1 J'ai ghosté un ami qui causait des problèmes. Pourquoi me sens-je à la fois horrible et soulagé(e) ?

C'est tout à fait normal. Vous vous sentez horrible parce que mettre fin à une amitié est douloureux et vous pourriez vous sentir coupable d'avoir disparu. Vous vous sentez soulagé(e) parce que vous avez supprimé une source de stress et de drame de votre vie. Les deux sentiments peuvent être vrais en même temps.



2 Est-ce que ghoster est parfois la bonne chose à faire ?

Ce n'est pas idéal, mais parfois c'est l'option la plus sûre ou la plus saine. Si l'ami était toxique, manipulateur ou si vous ne vous sentiez pas en sécurité pour avoir une conversation finale, ghoster peut être une forme d'autoprotection. C'est rarement le meilleur choix, mais cela peut être nécessaire.



3 Devrais-je leur envoyer un message maintenant pour expliquer pourquoi j'ai disparu ?

Seulement si vous le voulez vraiment et si vous pouvez gérer leur réaction. Un message simple et direct comme "J'avais besoin d'espace parce que notre amitié était malsaine pour moi" peut vous apporter une forme de clôture. Mais préparez-vous : ils pourraient se fâcher, essayer de discuter ou vous ignorer. Si vous n'êtes pas prêt(e) pour cela, il est acceptable de rester silencieux(se).
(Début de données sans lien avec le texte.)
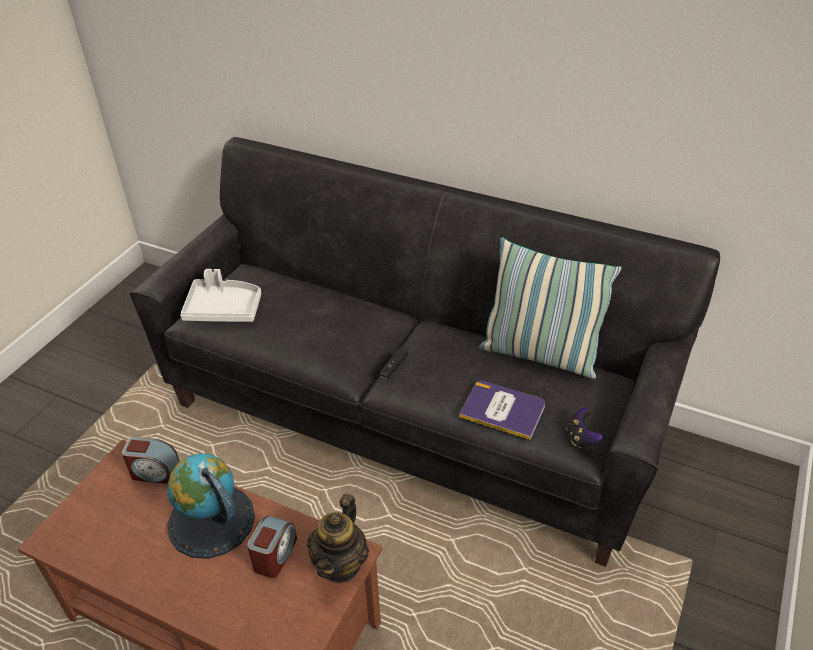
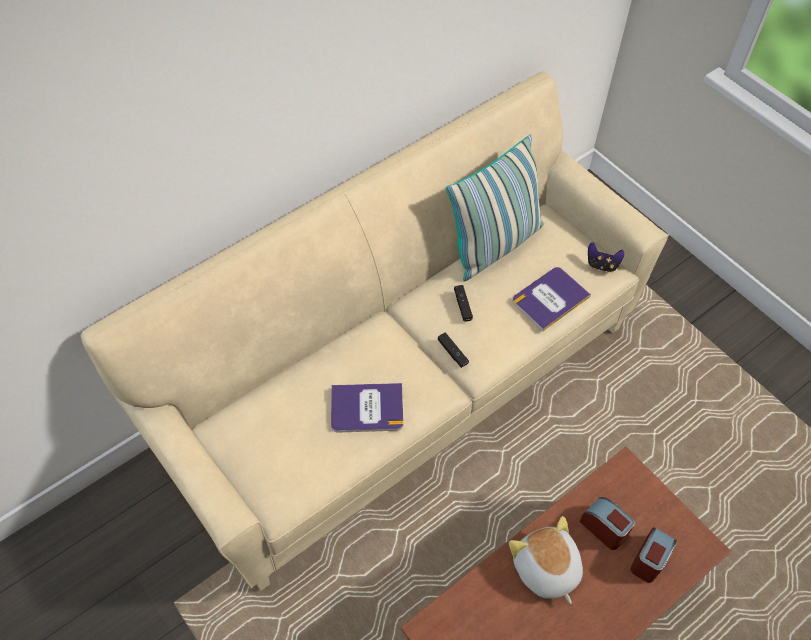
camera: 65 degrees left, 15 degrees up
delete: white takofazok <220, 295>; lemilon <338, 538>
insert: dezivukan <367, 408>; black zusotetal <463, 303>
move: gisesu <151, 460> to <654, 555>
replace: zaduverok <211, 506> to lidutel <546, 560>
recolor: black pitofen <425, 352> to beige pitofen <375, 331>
4 Comment arrêter de me sentir coupable d'avoir ghosté ?

Rappelez-vous pourquoi vous l'avez fait. Écrivez les problèmes spécifiques qu'ils ont causés. La culpabilité est souvent un signe que vous tenez à eux, mais cela ne signifie pas que vous avez fait le mauvais choix. Concentrez-vous sur le soulagement que vous ressentez – c'est votre instinct qui vous dit que c'était la bonne décision.



5 Et si je les croise en public ? Que dois-je dire ?

Restez bref(ève) et poli(e). Vous pouvez dire un simple "Salut, j'espère que tu vas bien" puis passer à autre chose. S'ils demandent pourquoi vous avez cessé de répondre, vous pouvez dire "J'ai eu des trucs personnels à gérer" ou "Je pense qu'on avait besoin d'espace." Vous ne leur devez pas une longue explication.



6 Vais-je un jour arrêter de penser à eux ?

Probablement pas complètement, mais les pensées deviendront moins fréquentes et moins douloureuses avec le temps. C'est comme une rupture – les premières semaines sont les plus difficiles. À mesure que vous remplirez votre vie de personnes plus saines.